Within the entries below, the lines from the one with "left ankle: (363, 444)" through the one with "right knee: (401, 370)" are to be set down exactly, both ends kept.

[RECORDS TO USE]

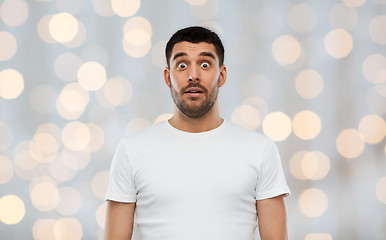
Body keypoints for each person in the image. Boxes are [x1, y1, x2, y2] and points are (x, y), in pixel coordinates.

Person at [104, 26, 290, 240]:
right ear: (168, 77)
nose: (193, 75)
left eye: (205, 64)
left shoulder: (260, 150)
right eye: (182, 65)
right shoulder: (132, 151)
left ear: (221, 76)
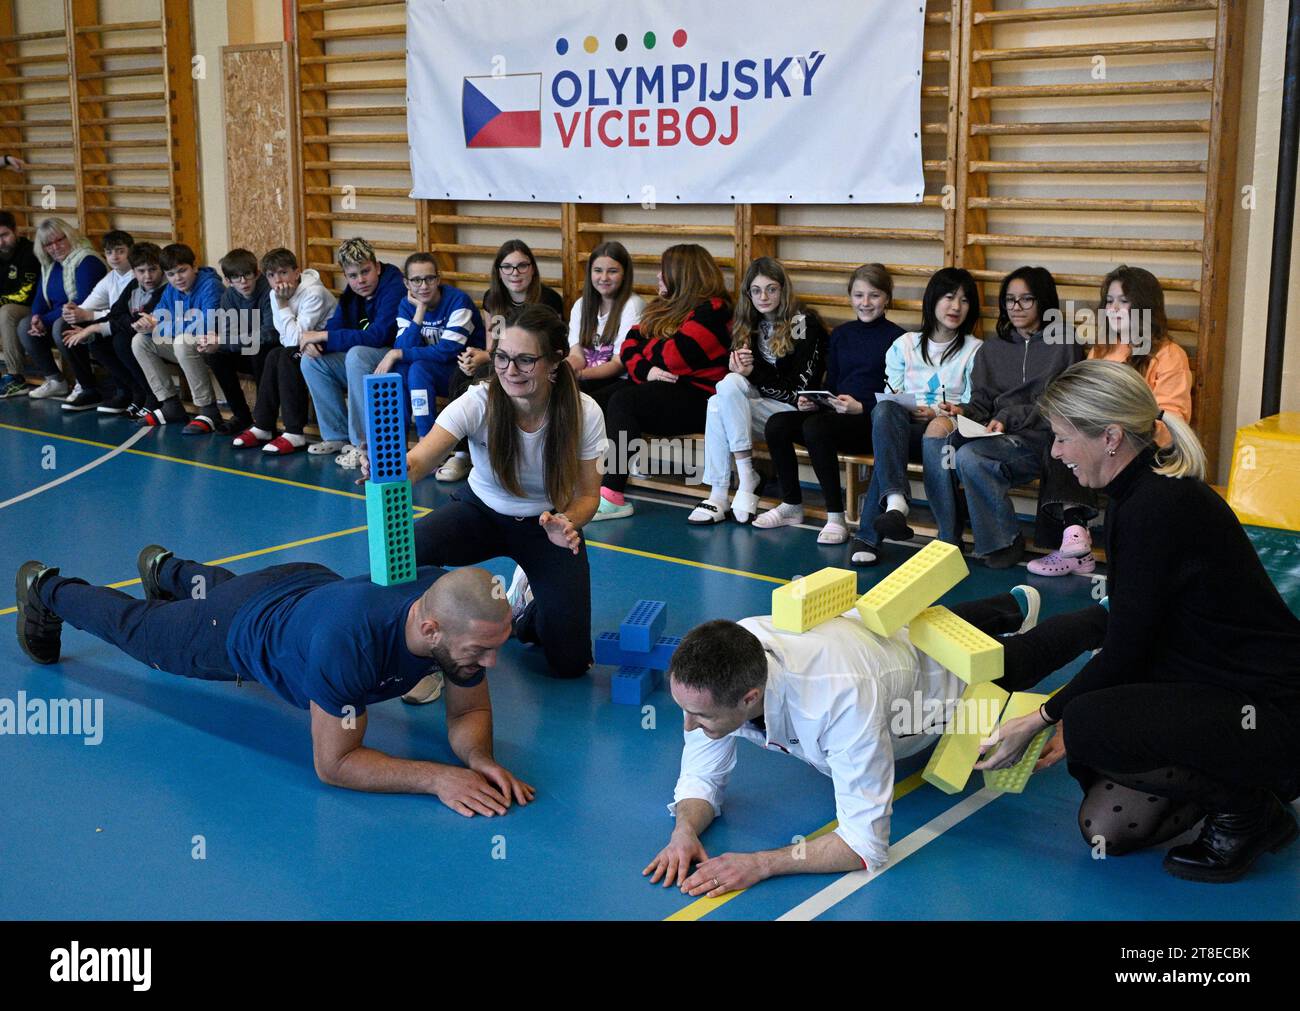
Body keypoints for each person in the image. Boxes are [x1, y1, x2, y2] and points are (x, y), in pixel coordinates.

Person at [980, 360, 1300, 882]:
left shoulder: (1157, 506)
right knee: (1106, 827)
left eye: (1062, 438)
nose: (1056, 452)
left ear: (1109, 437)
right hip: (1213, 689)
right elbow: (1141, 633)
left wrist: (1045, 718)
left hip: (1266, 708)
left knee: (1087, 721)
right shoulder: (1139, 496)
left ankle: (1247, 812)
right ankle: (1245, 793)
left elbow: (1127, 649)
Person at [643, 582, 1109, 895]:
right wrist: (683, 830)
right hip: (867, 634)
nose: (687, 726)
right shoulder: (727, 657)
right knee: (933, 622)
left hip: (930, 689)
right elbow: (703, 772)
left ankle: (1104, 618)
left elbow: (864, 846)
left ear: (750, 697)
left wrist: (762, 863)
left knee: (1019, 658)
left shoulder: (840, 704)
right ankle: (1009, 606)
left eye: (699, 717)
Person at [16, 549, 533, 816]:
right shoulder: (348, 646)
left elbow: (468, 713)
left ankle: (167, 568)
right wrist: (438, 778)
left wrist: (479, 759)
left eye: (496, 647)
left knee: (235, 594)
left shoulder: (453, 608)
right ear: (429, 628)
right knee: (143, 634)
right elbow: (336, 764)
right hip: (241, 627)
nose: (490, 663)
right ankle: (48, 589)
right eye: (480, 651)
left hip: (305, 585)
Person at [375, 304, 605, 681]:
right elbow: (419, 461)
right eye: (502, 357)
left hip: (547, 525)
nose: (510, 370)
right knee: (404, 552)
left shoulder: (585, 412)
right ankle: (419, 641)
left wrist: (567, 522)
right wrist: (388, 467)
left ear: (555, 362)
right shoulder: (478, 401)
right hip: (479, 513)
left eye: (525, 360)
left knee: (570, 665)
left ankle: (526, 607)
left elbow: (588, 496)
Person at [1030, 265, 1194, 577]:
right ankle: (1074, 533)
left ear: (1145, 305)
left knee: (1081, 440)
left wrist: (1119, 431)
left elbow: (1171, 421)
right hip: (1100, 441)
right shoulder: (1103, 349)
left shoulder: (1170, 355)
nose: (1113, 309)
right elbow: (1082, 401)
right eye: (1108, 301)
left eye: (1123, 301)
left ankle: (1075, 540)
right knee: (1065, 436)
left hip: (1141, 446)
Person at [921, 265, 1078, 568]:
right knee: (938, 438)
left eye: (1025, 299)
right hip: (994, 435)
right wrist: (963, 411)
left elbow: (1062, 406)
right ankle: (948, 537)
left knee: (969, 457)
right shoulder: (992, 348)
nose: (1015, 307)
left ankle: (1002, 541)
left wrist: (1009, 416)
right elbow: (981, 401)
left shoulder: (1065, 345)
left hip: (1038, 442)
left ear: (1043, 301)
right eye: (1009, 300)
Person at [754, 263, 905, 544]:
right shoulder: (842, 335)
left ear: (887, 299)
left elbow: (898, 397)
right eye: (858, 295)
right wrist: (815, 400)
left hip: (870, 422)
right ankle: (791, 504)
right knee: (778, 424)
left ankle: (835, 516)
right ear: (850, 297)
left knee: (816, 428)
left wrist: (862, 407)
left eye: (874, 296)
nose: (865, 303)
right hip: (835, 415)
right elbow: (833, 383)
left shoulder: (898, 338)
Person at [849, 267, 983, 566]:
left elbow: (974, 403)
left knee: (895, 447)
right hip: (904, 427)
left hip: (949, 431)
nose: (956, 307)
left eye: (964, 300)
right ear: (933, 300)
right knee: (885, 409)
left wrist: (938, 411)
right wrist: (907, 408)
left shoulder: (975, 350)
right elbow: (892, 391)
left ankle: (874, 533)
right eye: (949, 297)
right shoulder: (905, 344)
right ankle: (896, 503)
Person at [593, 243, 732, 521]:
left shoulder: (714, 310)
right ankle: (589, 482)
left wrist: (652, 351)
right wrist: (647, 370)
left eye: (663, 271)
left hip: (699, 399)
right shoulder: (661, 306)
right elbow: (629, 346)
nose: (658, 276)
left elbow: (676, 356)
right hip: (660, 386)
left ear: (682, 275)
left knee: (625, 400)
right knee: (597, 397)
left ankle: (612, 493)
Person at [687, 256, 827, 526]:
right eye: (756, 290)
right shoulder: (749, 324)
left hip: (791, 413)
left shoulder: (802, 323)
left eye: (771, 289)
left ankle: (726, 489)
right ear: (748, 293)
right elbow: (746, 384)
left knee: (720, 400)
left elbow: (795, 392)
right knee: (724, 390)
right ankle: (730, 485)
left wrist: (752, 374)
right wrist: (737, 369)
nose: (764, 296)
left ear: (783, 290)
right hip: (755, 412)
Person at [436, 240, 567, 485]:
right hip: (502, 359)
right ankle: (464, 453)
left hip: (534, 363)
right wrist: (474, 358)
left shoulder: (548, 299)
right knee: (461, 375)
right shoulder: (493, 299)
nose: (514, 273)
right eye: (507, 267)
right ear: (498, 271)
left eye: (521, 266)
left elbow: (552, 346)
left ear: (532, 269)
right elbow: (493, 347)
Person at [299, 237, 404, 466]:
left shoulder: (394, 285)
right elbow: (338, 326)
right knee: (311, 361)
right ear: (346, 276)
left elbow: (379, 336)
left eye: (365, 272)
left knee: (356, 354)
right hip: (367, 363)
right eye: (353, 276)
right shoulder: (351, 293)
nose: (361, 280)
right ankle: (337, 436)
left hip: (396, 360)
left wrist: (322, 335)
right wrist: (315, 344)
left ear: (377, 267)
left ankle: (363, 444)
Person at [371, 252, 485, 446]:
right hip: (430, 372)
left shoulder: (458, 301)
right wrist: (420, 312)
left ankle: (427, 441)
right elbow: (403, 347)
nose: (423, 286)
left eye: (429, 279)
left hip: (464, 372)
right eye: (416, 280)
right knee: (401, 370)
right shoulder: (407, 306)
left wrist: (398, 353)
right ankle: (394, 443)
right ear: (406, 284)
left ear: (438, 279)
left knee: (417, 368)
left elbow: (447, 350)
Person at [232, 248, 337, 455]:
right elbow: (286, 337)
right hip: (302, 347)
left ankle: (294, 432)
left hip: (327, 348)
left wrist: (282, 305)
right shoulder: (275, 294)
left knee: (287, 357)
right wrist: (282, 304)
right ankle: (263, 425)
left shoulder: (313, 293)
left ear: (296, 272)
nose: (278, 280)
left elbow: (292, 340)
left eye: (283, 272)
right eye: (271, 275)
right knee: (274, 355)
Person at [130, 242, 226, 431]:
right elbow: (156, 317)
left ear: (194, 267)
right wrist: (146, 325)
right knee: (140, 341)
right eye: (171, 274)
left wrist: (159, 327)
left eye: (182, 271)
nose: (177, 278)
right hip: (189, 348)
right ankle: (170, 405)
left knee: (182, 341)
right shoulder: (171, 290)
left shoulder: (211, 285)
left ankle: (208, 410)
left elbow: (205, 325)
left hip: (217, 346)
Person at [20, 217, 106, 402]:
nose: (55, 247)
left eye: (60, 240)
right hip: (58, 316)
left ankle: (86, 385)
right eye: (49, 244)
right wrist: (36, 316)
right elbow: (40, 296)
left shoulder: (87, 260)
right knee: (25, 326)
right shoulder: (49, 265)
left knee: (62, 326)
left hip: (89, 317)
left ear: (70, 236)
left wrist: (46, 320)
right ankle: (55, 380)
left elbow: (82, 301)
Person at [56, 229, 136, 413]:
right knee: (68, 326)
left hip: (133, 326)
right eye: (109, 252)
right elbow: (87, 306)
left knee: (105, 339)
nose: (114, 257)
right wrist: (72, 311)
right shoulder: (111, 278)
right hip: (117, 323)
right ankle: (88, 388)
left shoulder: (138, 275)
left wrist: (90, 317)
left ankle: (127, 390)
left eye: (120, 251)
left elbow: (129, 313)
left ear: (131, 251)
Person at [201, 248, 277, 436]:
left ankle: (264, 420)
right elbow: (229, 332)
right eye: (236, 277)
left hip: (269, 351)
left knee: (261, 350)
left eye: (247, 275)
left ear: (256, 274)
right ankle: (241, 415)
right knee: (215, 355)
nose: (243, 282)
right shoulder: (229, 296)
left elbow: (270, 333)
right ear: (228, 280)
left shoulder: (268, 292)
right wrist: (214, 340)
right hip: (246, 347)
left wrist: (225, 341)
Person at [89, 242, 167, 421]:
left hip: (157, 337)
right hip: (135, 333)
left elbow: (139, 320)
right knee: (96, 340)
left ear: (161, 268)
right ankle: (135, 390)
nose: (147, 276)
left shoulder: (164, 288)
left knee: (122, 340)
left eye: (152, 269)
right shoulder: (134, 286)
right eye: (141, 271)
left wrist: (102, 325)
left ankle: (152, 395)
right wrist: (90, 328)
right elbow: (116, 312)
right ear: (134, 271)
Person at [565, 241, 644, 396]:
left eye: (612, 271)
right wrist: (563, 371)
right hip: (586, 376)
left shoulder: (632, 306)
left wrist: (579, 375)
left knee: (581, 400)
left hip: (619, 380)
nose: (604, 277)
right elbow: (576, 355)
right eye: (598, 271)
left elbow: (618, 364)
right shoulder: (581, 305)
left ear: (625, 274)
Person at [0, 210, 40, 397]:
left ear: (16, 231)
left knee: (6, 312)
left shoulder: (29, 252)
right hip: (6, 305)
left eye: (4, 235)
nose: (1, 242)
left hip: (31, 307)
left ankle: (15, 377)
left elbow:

[/RECORDS TO USE]

__RESULT FOR THIS EXERCISE__.
left ankle: (363, 444)
Person at [371, 252, 485, 446]:
right hip: (430, 372)
left shoulder: (458, 301)
right wrist: (420, 312)
left ankle: (427, 441)
right elbow: (403, 347)
nose: (423, 286)
left eye: (429, 279)
left hip: (464, 372)
right eye: (416, 280)
right knee: (401, 370)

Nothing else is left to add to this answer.